Sure, it is possible for blacks and Hispanics to be accepted to a college with lower test scores than would a white or Asian person. However, that seemingly incriminating statistic is irrelevant. Colleges, as most of you know, have a holistic approach to admissions; they strive to find the most distinctive, motivated, and outstanding people in the world. Colleges also put great precedence in preventing “intellectual inbreeding” which, in the past was a defining feature of prep schools and Ivies flooded with WASP’s – White Anglo-Saxon Protestants.

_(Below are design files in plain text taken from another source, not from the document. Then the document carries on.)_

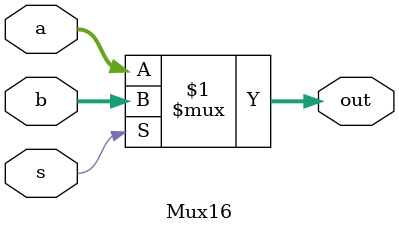
<source format=v>
`timescale 1ns / 1ps


module Mux16(
    input [15:0] a,
    input [15:0] b,
    input s,
    output [15:0] out
    );
    assign out = s ? b: a;
endmodule
</source>
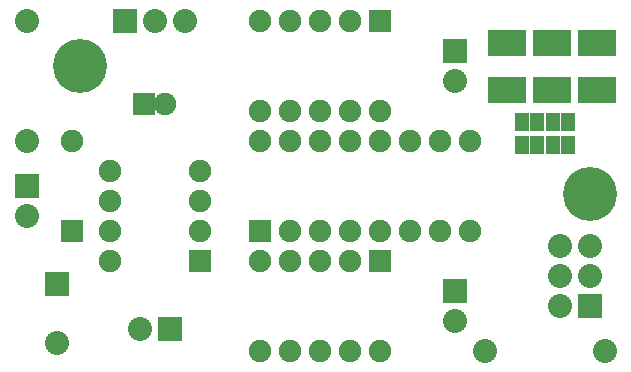
<source format=gts>
G04 (created by PCBNEW (2013-mar-13)-testing) date Sat 11 May 2013 09:23:07 PM PDT*
%MOIN*%
G04 Gerber Fmt 3.4, Leading zero omitted, Abs format*
%FSLAX34Y34*%
G01*
G70*
G90*
G04 APERTURE LIST*
%ADD10C,0.000787*%
%ADD11R,0.075000X0.075000*%
%ADD12C,0.075000*%
%ADD13R,0.080000X0.080000*%
%ADD14C,0.080000*%
%ADD15R,0.126300X0.090900*%
%ADD16C,0.180000*%
%ADD17R,0.045591X0.059370*%
G04 APERTURE END LIST*
G54D10*
G54D11*
X84250Y-36500D03*
G54D12*
X84250Y-33500D03*
G54D13*
X87500Y-39750D03*
G54D14*
X86500Y-39750D03*
G54D15*
X98750Y-30213D03*
X98750Y-31787D03*
X101750Y-30213D03*
X101750Y-31787D03*
X100250Y-30213D03*
X100250Y-31787D03*
G54D11*
X86645Y-32250D03*
G54D12*
X87354Y-32250D03*
G54D16*
X101500Y-35250D03*
G54D13*
X83750Y-38265D03*
G54D14*
X83750Y-40234D03*
G54D16*
X84500Y-31000D03*
G54D11*
X90500Y-36500D03*
G54D12*
X91500Y-36500D03*
X92500Y-36500D03*
X93500Y-36500D03*
X94500Y-36500D03*
X95500Y-36500D03*
X96500Y-36500D03*
X97500Y-36500D03*
X97500Y-33500D03*
X96500Y-33500D03*
X95500Y-33500D03*
X94500Y-33500D03*
X93500Y-33500D03*
X92500Y-33500D03*
X91500Y-33500D03*
X90500Y-33500D03*
G54D11*
X94500Y-29500D03*
G54D12*
X93500Y-29500D03*
X92500Y-29500D03*
X91500Y-29500D03*
X90500Y-29500D03*
X90500Y-32500D03*
X91500Y-32500D03*
X92500Y-32500D03*
X93500Y-32500D03*
X94500Y-32500D03*
G54D11*
X94500Y-37500D03*
G54D12*
X93500Y-37500D03*
X92500Y-37500D03*
X91500Y-37500D03*
X90500Y-37500D03*
X90500Y-40500D03*
X91500Y-40500D03*
X92500Y-40500D03*
X93500Y-40500D03*
X94500Y-40500D03*
G54D14*
X82750Y-33500D03*
X82750Y-29500D03*
X102000Y-40500D03*
X98000Y-40500D03*
G54D11*
X88500Y-37500D03*
G54D12*
X88500Y-36500D03*
X88500Y-35500D03*
X88500Y-34500D03*
X85500Y-34500D03*
X85500Y-35500D03*
X85500Y-36500D03*
X85500Y-37500D03*
G54D13*
X82750Y-35000D03*
G54D14*
X82750Y-36000D03*
G54D13*
X97000Y-38500D03*
G54D14*
X97000Y-39500D03*
G54D13*
X97000Y-30500D03*
G54D14*
X97000Y-31500D03*
G54D13*
X86000Y-29500D03*
G54D14*
X87000Y-29500D03*
X88000Y-29500D03*
G54D13*
X101500Y-39000D03*
G54D14*
X100500Y-39000D03*
X101500Y-38000D03*
X100500Y-38000D03*
X101500Y-37000D03*
X100500Y-37000D03*
G54D17*
X99250Y-33643D03*
X99761Y-33643D03*
X100273Y-33643D03*
X100785Y-33643D03*
X100785Y-32856D03*
X100273Y-32856D03*
X99761Y-32856D03*
X99250Y-32856D03*
M02*

</source>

Let’s compare two hypothetical prospective Harvard students; San Francisco Bay Area student, surrounded by all the high-tech industries and bright minds, with access to internships to Google, Stanford biomedical labs, and weekly SAT training sessions to a farmboy from Hickville, Miss. with no real internship opportunities besides driving tractors. Even if the farmboy is so motivated that he takes advantage of every single opportunity around him, the Californian can simply tag along to his school science research club and achieve a more impressive resume. So, who is the better applicant? As long as blacks, Hispanics, women and other disadvantaged minority groups continue to lag behind the national average in affluence and education, the most accomplished members of those groups should be treated with significance because for all we are aware of, they have had a much harder climb to the top.